→ TEXTO PROPORCIONADO:
____
Son muchas las implicaciones para América Latina, pero tal vez la principal es la oportunidad de pensar de nuevo cómo lidiar con la coca y la cocaína. ¿Habrá un punto intermedio entre la prohibición abierta, que ha provocado tantos estragos, y la franca legalización que no parece posible políticamente en el futuro próximo? Consideren el sistema de "cafés" holandeses, que emergió como un modelo de facto para regular la venta al menudeo de la cannabis, a pesar de la prohibición de jure; o los recientes avances en Suiza que buscan otorgar licencias a la producción y distribución de la cannabis, o la proliferación de los ensayos de mantenimiento de heroína en Europa y ahora en Canadá -que tratan de reducir los daños de la adicción a la heroína ilícita. Ninguno de estos casos proporciona respuestas específicas para lidiar con la coca y la cocaína en el contexto sudamericano, pero pueden servir de inspiración y estímulo para diseñar modelos de regulación de facto.

Séptimo, acelerar los esfuerzos por relegitimar o legalizar la producción, venta y consumo de productos derivados de la coca, es decir, productos con pequeñas cantidades de cocaína. Millones de personas en Bolivia y Perú mascan hojas de coca diario, un proceso que suelta pequeñas dosis de cocaína en el cuerpo. La Organización Mundial de la Salud ha concluido que mascar hojas de coca no es dañino y que tal vez sea benéfico para la salud. Muchos millones más consumen infusiones de coca o tónicos y otros productos derivados de la coca. Hay muchas razones para pensar que estos productos, incluidas tabletas y gomas de mascar, podrían venderse bien internacionalmente, y que no serían más adictivos y tal vez serían menos dañinos que los productos cafeinados con los cuales competirían. Es tiempo de emprender una campaña para hacer que "le devuelvan la coca a la Coca-Cola".

La prohibición al comercio internacional de los productos derivados de la coca no tiene una base científica. Estudios recientes sobre el uso y la criminalización de la coca y la cocaína a lo largo de un siglo en Estados Unidos dejan claro que ni la retórica antidrogas de entonces ni las leyes penales que surgieron distinguían entre las formas más potentes de la cocaína, que tienen gran potencial para mal usarse, y los productos derivados de la coca y de cocaína de baja potencia, esencialmente benignos que no presentan problemas, o muy pocos. La actual prohibición estadunidense a la importación de infusiones de coca y otros productos derivados, sin importar qué tan benignos sean, al igual que la prohibición estadunidense al cultivo del cáñamo (que es legal en docenas de países) o la venta de productos alimenticios derivados del cáñamo, revela la naturaleza casi religiosa de la prohibición de las drogas en Estados Unidos y en el régimen global de prohibición de drogas.
____
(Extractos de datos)

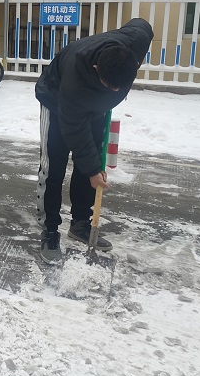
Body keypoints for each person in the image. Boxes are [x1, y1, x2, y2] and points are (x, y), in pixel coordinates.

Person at [35, 18, 154, 264]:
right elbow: (76, 132)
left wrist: (91, 168)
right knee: (54, 167)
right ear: (97, 68)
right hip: (56, 102)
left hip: (94, 107)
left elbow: (142, 26)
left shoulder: (133, 45)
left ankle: (80, 222)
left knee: (91, 164)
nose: (116, 91)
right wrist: (92, 171)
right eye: (110, 86)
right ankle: (50, 230)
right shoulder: (74, 82)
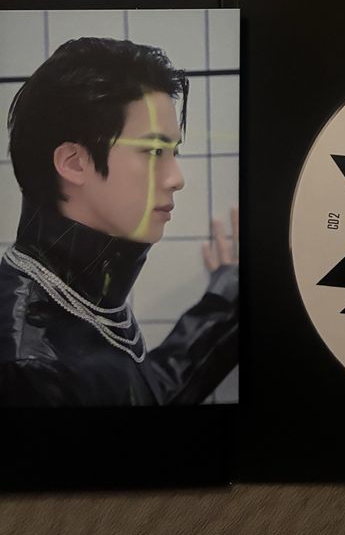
____
→ LO QUE SE PIDE:
Responde, por favor, estas preguntas sobre el texto acerca de la coca:
1. ¿Qué organización concluyó que mascar hojas de coca no es dañino?
2. Además de Europa, ¿en qué país se han extendido los ensayos de mantenimiento de heroína?
3. ¿Qué cultivo, legal en docenas de países, está prohibido en Estados Unidos?
Las líneas proceden de otra fuente.

→ RESPUESTA:
1. La Organización Mundial de la Salud.
2. Canadá.
3. El cáñamo.